By Alex R. Thiersch, CEO of the American Med Spa Association (AmSpa)
The recent arrest of licensed vocational nurse (LVN) Michelle Bogle has shaken the medical spa industry to its core. Bogle, an employee of Savvy Chic Medspa in Spring, Texas, is accused of practicing medicine without a license for administering Botox injections, something that many, many LVNs—and much less qualified individuals—have done and are doing. Bogle’s arrest and prospective prosecution have far-reaching consequences for those in the medical aesthetic industry, but this sort of enforcement, while somewhat surprising, was inevitable, so it’s up to medical spas everywhere to maintain compliance with their states’ rules and regulations.
I could go to practically any medical spa in the country and find something that it’s doing incorrectly, from a minor OSHA violation to a HIPAA breach to the improper practice of medicine in the form of improper delegation or supervision. In AmSpa’s 2017 Medical Spa State of the Industry Study, it found that 37% of medical spas that responded to the survey admitted that they did not do any sort of in-person good-faith exam prior to a medical treatment. (Frankly, I think the actual number is closer to 50%, but some respondents likely weren’t being entirely truthful.) The fact that Savvy Chic was conducting exams over FaceTime is one of the reasons why the investigation that netted Bogle was launched.
Any treatment that impacts living tissue—which encompasses most of the treatments offered at a medical spa—is a medical treatment and requires a full exam before it can be administered. If roughly half of the medical spas in operation aren’t doing this, we as an industry have a long way to go. And if you’re shocked by the charge against Bogle, you shouldn’t be—administering Botox is a medical procedure and she is not qualified to perform it, so therefore, she was practicing medicine without a license. Even though it happens constantly in medical spas all over the country, that doesn’t make it right and, in fact, indicates the immaturity of the industry.
It is high time for everyone in the medical aesthetic industry to start taking this a lot more seriously than they are. If this industry is going to survive and grow and thrive, it is crucial that this starts being controlled. At a minimum, we have to understand the practice of medicine, as well as the proper delegation and supervision of medical treatments.

(Collected data entries)

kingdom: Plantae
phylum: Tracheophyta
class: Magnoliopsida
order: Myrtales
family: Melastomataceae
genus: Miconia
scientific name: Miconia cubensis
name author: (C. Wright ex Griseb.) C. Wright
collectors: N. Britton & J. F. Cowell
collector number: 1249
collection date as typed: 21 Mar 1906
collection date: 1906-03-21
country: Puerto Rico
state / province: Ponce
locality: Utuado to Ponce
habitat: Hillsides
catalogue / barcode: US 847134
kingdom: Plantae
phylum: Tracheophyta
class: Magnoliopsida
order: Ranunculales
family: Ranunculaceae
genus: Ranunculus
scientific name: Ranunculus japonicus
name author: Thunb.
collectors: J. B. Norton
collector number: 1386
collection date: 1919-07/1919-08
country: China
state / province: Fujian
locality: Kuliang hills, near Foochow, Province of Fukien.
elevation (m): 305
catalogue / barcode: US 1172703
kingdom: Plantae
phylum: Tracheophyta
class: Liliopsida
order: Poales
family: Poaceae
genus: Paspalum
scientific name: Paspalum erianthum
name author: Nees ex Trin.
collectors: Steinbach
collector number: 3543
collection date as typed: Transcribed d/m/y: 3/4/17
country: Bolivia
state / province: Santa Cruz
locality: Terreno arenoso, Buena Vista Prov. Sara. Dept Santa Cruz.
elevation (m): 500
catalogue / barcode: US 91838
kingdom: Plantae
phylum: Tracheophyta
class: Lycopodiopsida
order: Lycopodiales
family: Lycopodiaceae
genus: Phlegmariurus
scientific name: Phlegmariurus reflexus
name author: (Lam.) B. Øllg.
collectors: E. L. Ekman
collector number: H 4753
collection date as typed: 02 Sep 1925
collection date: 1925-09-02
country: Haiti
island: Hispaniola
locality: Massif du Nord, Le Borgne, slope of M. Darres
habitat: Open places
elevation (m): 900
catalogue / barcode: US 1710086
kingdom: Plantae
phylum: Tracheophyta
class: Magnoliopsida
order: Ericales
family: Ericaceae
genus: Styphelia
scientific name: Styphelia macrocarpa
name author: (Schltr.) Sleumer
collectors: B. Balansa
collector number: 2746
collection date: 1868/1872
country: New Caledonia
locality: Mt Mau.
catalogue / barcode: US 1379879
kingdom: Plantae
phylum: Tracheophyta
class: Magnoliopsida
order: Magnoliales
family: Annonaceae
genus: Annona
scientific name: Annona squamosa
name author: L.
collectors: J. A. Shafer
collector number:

> [What the exercise asks]:
Copy the part of the article on medical spa compliance that runs from "I could go to" to "Bogle was launched.".

> [Written answer]:
I could go to practically any medical spa in the country and find something that it’s doing incorrectly, from a minor OSHA violation to a HIPAA breach to the improper practice of medicine in the form of improper delegation or supervision. In AmSpa’s 2017 Medical Spa State of the Industry Study, it found that 37% of medical spas that responded to the survey admitted that they did not do any sort of in-person good-faith exam prior to a medical treatment. (Frankly, I think the actual number is closer to 50%, but some respondents likely weren’t being entirely truthful.) The fact that Savvy Chic was conducting exams over FaceTime is one of the reasons why the investigation that netted Bogle was launched.